● **Extrait retenu**:
8. Ce rapport n’était absolument pas nécessaire
Dès le moment où chacun des tireurs possibles du FPR ou des FAR pouvait accéder aux lieux de tir de missiles présentés comme présentant une grande probabilité, le problème essentiel n’était plus de savoir d’où sont partis lesdits missiles, mais en priorité de savoir qui les a tirés. Autrement dit, qui, du FPR ou des FAR, avait plus de chance de soustraire les missiles des entrepôts de l’armée ougandaise, maintenant qu’il est acquis, selon les études de traçabilité convergentes établies à cet effet, que dits missiles provenaient des lots ougandais. Cette question fondamentale, l’expert balistique ne se l’étant pas posé, il ne pouvait bien évidemment pas y répondre. Le rapport balistique n’était donc pas utile. Le moins que l’on puisse dire est qu’il nous distrait de l’essentiel ;
 
9.  Une dernière question simple.

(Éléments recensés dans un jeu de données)
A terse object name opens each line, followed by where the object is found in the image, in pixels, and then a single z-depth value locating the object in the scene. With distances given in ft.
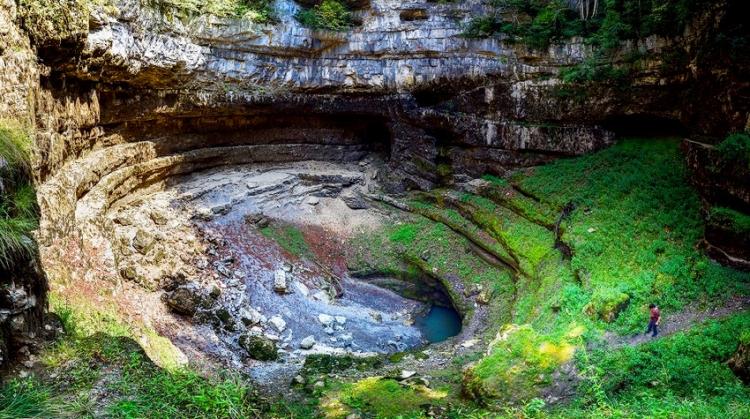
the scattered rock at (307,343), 56.49
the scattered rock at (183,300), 55.16
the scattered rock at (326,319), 61.77
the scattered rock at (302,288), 67.58
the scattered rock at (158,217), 69.10
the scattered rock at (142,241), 60.64
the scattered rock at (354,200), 90.07
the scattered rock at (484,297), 65.21
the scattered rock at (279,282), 65.87
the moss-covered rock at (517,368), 36.91
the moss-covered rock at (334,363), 50.06
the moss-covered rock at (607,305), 44.41
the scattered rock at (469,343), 53.45
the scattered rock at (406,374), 45.93
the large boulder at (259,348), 52.26
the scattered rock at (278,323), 59.21
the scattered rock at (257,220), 78.79
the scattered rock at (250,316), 58.49
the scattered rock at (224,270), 65.36
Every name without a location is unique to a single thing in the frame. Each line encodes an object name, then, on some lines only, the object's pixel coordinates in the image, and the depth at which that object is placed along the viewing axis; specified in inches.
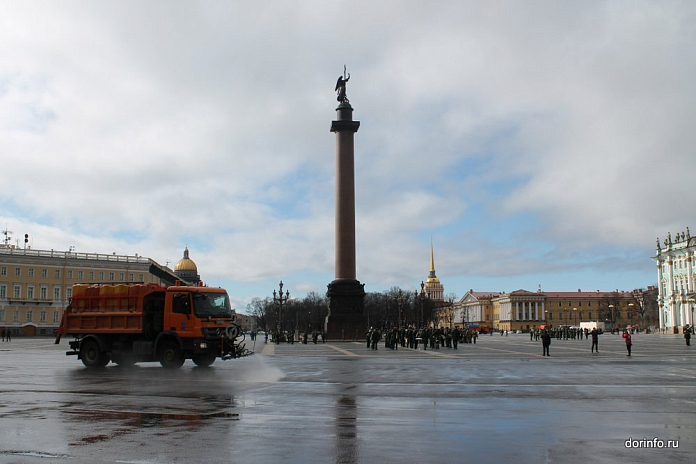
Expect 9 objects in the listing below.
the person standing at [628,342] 1419.8
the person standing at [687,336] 2080.5
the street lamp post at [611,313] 7032.5
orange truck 996.6
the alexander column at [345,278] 2470.5
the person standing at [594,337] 1612.9
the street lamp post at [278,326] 2405.9
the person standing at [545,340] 1430.9
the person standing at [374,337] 1783.2
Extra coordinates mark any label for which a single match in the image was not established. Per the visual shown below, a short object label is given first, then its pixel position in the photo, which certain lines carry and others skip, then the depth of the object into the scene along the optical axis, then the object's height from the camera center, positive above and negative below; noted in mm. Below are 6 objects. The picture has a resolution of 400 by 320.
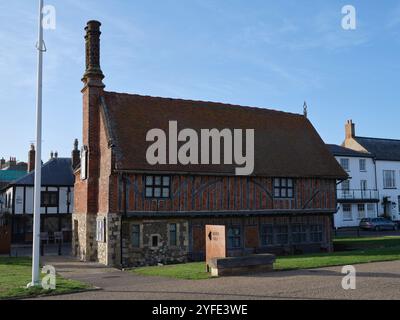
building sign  15328 -1163
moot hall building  21422 +925
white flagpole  12125 +1212
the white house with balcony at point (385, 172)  45438 +3466
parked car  39656 -1490
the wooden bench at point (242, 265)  14078 -1785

● **Liste des tâches**:
a – Recopiez le passage de l'extrait sur le rapport balistique compris entre « 8. Ce rapport n’était » et « dernière question simple. », bornes incluses.
b – Reprenez l'extrait sur le rapport balistique à l'endroit où il s'arrête et poursuivez sa rédaction.
Les lignes n'ont aucun rôle dans cet exercice.

● **Réponses de l'exercice**:
a –
8. Ce rapport n’était absolument pas nécessaire
Dès le moment où chacun des tireurs possibles du FPR ou des FAR pouvait accéder aux lieux de tir de missiles présentés comme présentant une grande probabilité, le problème essentiel n’était plus de savoir d’où sont partis lesdits missiles, mais en priorité de savoir qui les a tirés. Autrement dit, qui, du FPR ou des FAR, avait plus de chance de soustraire les missiles des entrepôts de l’armée ougandaise, maintenant qu’il est acquis, selon les études de traçabilité convergentes établies à cet effet, que dits missiles provenaient des lots ougandais. Cette question fondamentale, l’expert balistique ne se l’étant pas posé, il ne pouvait bien évidemment pas y répondre. Le rapport balistique n’était donc pas utile. Le moins que l’on puisse dire est qu’il nous distrait de l’essentiel ;
 
9.  Une dernière question simple.

b –
Parce qu’elle était favorable à la paix, Madame Agathe Uwilingiyimana, Premier ministre, elle a été assassinée le 7 avril 1994 le lendemain de l’attentat aérien qui a coûté la vie au Président Habyarimana. Pour son engagement pour la paix, Madame Uwilingiyimana a été consacrée héros national par le régime FPR actuel. Le Président Juvénal Habyarimana, si l’on en croit le nouveau discours officiel du régime rwandais, aurait été assassiné par des hutu extrémistes de son camp parce qu’il avait décidé, contre leur avis, de mettre en application les Accords de paix d’Arusha et les Institutions de transition. La question que l’on est en droit de se poser à présent est la suivante : pourquoi le Président Paul Kagame ne sacre-t-il pas le Président Habyarimana, héros national ?
 
Les FDU-Inkingi vous savent gré de la sauvegarde de votre indépendance et de la prise de connaissance des résultats d’enquêtes antérieurs répertoriés au TPIR, à l’auditorat militaire belge et ceux des autres experts qui n’ont pas été contaminés et qui se sont investis dans ce dossier quand les gens avaient encore la mémoire fraiche et en dehors de toute pression et manipulation.
 
Par ailleurs, d’autres témoignages de personnalités éminentes qui ont décidé de faire triompher la vérité et la réconciliation entre les rwandais, comme l’ex-Directeur de cabinet du général Kagame et premier secrétaire général du FPR, le Dr Rudasingwa Théogène[iii] ainsi que le général Kayumba Nyamwasa qui a été protagoniste de tous les événements qui ont entouré la préparation et l’exécution de cet acte terroriste, seront de très grande utilité.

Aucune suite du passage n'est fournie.